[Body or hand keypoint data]
───

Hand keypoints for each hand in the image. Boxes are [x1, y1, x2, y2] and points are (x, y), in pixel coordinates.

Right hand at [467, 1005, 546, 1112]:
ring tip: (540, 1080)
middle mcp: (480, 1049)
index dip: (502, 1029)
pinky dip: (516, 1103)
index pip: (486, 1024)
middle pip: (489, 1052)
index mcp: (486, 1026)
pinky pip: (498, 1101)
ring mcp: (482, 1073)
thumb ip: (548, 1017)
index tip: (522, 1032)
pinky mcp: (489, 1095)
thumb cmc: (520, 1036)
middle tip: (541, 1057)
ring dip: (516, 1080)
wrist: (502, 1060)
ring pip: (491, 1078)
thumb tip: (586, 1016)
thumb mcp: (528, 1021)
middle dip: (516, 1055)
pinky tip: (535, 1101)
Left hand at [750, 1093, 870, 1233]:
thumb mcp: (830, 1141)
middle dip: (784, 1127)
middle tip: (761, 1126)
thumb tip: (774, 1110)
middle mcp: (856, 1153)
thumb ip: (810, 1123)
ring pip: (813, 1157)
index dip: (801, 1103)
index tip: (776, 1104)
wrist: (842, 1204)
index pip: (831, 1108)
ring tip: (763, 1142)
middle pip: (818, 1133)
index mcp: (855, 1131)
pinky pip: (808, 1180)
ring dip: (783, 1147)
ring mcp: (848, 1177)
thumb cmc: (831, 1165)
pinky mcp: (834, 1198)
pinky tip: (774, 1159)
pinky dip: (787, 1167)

───

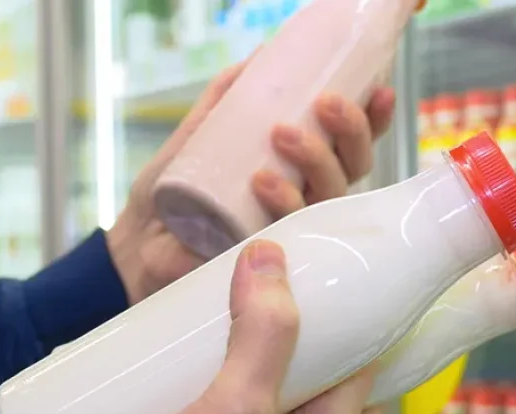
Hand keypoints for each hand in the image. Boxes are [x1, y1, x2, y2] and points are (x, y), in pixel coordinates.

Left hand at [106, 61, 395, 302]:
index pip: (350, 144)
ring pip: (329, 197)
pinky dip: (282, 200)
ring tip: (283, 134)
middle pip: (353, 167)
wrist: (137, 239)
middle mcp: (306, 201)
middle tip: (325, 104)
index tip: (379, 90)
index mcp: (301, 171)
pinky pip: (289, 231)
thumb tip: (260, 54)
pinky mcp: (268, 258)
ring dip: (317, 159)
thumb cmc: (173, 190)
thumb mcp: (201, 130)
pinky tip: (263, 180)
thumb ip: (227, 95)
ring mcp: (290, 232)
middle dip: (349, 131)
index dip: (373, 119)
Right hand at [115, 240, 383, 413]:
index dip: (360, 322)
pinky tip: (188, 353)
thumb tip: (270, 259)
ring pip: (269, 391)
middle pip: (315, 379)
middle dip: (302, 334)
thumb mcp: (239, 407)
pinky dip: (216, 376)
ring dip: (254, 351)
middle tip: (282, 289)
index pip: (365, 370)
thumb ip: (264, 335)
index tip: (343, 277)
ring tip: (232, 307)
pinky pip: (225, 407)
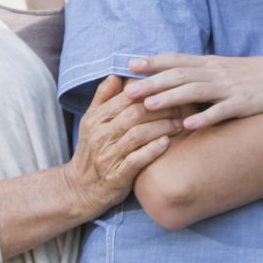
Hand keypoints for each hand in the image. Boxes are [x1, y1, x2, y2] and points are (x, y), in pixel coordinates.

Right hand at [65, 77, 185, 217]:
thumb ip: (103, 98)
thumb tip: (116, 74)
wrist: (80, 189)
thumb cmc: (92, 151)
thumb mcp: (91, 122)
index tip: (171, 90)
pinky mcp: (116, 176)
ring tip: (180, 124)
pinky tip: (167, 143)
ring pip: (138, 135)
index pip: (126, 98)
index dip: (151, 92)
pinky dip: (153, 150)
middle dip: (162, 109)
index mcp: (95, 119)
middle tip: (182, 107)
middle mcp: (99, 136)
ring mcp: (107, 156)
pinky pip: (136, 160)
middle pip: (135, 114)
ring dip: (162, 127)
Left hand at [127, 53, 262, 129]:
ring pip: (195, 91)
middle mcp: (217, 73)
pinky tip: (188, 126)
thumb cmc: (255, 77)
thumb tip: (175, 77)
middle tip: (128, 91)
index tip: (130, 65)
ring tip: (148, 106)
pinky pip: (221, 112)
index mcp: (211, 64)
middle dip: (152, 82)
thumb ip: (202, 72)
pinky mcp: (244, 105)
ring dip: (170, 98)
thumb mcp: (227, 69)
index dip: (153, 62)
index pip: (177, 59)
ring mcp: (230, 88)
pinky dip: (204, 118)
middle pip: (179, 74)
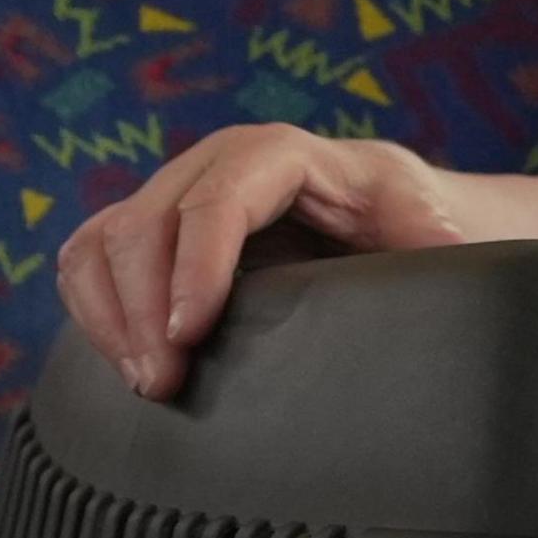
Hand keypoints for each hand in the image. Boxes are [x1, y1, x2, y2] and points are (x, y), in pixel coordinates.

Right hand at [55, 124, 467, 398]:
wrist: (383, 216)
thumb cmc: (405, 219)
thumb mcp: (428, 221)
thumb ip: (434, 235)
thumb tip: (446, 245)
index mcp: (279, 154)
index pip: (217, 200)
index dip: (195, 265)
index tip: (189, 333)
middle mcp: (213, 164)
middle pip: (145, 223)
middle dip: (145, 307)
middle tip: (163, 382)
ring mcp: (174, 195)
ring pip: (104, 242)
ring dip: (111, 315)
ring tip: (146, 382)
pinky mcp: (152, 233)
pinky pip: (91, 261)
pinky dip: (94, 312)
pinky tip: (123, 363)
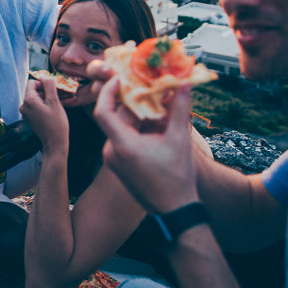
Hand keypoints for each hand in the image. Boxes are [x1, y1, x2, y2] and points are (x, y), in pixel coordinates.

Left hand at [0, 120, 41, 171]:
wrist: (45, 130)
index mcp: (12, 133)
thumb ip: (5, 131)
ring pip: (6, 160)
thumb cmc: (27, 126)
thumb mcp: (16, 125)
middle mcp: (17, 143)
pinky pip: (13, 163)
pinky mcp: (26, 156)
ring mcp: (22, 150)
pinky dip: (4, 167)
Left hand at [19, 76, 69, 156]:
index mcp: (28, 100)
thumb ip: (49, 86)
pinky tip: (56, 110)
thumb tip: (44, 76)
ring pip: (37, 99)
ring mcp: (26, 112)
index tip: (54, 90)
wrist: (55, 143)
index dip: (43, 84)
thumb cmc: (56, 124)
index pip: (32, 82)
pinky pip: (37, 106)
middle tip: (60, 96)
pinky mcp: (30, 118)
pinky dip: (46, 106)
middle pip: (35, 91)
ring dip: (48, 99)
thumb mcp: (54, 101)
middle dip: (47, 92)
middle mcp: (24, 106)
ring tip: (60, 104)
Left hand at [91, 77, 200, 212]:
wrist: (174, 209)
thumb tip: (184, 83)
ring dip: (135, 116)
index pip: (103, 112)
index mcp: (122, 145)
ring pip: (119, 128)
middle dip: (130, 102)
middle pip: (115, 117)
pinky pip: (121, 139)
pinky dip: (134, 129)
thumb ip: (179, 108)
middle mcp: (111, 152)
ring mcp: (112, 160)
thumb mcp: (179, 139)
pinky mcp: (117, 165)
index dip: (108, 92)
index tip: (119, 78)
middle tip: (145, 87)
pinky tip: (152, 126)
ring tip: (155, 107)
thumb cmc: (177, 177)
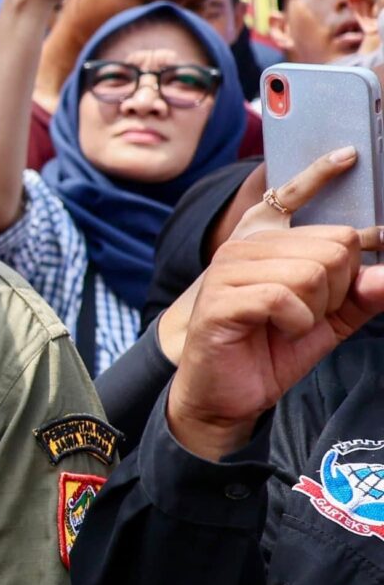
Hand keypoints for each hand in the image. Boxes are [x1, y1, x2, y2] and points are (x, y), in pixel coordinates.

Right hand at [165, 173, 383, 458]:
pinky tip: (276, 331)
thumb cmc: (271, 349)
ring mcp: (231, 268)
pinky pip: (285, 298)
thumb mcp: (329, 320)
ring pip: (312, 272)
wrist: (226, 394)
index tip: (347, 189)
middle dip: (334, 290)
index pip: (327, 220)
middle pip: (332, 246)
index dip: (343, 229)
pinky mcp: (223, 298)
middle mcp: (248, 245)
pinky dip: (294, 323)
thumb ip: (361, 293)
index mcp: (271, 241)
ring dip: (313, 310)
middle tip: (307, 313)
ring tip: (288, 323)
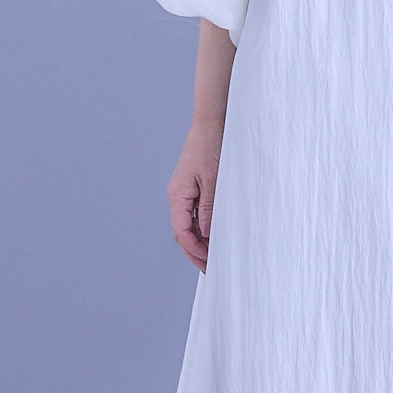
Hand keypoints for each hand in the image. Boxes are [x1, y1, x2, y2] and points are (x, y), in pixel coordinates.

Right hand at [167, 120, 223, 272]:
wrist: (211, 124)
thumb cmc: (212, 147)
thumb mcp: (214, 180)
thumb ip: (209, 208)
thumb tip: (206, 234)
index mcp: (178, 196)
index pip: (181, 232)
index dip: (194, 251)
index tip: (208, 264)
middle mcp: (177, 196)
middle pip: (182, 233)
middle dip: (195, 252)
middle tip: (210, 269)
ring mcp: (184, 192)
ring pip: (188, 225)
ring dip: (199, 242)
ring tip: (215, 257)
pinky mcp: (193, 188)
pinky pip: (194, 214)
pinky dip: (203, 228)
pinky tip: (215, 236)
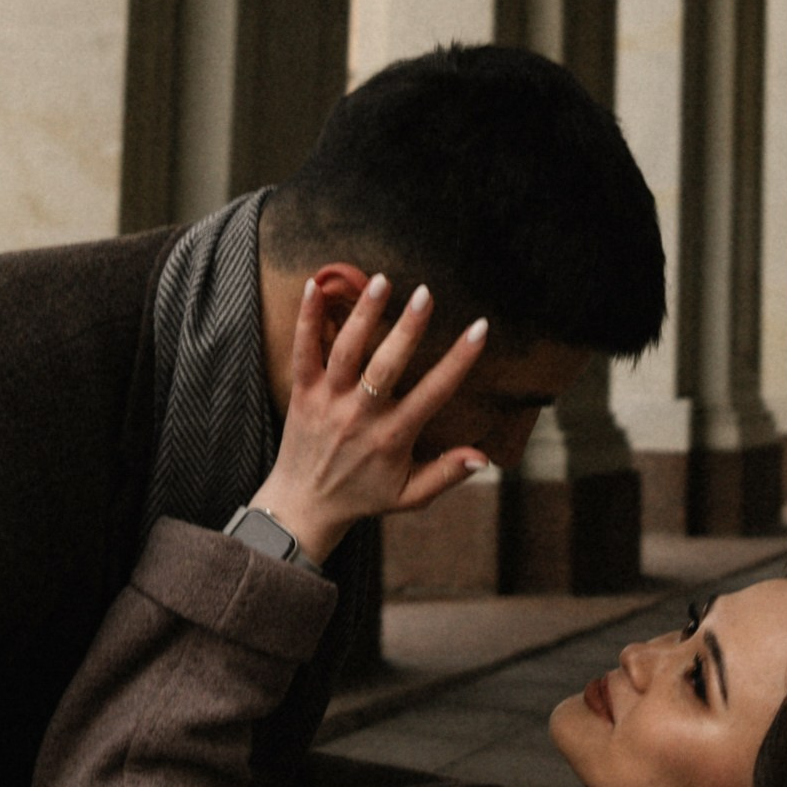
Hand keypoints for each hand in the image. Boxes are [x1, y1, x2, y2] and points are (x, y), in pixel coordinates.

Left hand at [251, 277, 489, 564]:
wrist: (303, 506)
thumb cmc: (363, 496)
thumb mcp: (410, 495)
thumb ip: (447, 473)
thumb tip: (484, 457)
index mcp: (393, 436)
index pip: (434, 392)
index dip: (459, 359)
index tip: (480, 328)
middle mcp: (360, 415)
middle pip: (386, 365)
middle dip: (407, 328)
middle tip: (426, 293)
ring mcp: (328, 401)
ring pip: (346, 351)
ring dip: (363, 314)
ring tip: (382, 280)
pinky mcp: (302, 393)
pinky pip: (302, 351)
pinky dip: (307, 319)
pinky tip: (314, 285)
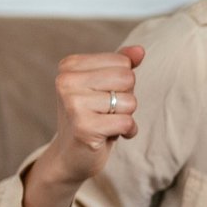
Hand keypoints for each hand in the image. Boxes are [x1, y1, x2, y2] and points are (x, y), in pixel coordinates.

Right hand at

───

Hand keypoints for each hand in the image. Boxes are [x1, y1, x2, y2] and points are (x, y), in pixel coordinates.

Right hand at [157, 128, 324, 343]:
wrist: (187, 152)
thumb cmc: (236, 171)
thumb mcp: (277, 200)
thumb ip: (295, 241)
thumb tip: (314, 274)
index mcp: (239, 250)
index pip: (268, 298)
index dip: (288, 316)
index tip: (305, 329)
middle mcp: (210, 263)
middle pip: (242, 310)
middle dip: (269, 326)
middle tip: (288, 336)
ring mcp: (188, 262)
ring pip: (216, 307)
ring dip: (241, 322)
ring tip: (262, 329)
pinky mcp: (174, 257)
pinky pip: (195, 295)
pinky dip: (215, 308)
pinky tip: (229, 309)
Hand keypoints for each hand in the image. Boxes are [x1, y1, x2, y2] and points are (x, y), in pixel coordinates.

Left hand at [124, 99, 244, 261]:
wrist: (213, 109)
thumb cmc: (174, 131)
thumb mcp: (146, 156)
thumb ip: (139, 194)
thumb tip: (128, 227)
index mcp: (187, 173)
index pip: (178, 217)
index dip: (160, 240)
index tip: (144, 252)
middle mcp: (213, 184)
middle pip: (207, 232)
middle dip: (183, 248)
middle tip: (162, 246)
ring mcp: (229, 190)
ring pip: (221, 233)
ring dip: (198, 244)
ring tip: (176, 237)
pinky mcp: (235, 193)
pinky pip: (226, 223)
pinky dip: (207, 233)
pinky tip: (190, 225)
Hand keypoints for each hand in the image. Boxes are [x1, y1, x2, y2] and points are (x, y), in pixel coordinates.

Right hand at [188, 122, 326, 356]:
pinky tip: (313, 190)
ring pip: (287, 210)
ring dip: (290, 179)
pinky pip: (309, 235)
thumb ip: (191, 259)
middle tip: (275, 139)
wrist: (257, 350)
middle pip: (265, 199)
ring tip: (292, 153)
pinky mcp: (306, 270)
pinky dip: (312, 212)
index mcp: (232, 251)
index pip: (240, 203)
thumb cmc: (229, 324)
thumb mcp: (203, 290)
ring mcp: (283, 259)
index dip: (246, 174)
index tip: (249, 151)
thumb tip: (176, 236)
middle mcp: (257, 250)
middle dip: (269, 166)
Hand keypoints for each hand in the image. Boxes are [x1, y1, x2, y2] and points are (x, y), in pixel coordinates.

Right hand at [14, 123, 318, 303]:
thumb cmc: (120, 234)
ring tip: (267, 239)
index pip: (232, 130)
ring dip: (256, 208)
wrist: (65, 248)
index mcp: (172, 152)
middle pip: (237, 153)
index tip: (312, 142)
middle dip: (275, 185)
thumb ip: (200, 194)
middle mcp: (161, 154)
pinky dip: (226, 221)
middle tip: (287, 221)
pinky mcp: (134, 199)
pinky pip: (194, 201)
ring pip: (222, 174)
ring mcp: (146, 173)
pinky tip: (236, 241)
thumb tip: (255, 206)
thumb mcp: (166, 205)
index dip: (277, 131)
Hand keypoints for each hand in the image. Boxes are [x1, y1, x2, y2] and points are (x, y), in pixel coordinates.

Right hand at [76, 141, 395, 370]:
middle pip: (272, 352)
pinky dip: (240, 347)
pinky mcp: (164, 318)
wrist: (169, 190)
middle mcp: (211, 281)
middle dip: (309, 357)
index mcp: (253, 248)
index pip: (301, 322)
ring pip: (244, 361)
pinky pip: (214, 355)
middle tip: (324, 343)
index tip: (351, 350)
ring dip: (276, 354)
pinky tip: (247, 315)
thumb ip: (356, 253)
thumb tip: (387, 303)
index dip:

───

» **REQUIRED ACTION**
What you give back should be exactly the lines of the data above from the line with "ring mcp: (482, 1073)" through the line with "pinky tip: (535, 1101)", both of those included, and nothing more.

» **RESULT**
ring mcp: (482, 1073)
thumb ip: (548, 1017)
index tip: (522, 1032)
pinky mcp: (489, 1095)
thumb cmc: (520, 1036)
middle tip: (541, 1057)
ring dip: (516, 1080)
wrist: (502, 1060)
ring pip: (491, 1078)
thumb tip: (586, 1016)
thumb mcp: (528, 1021)
middle dip: (516, 1055)
pinky tip: (535, 1101)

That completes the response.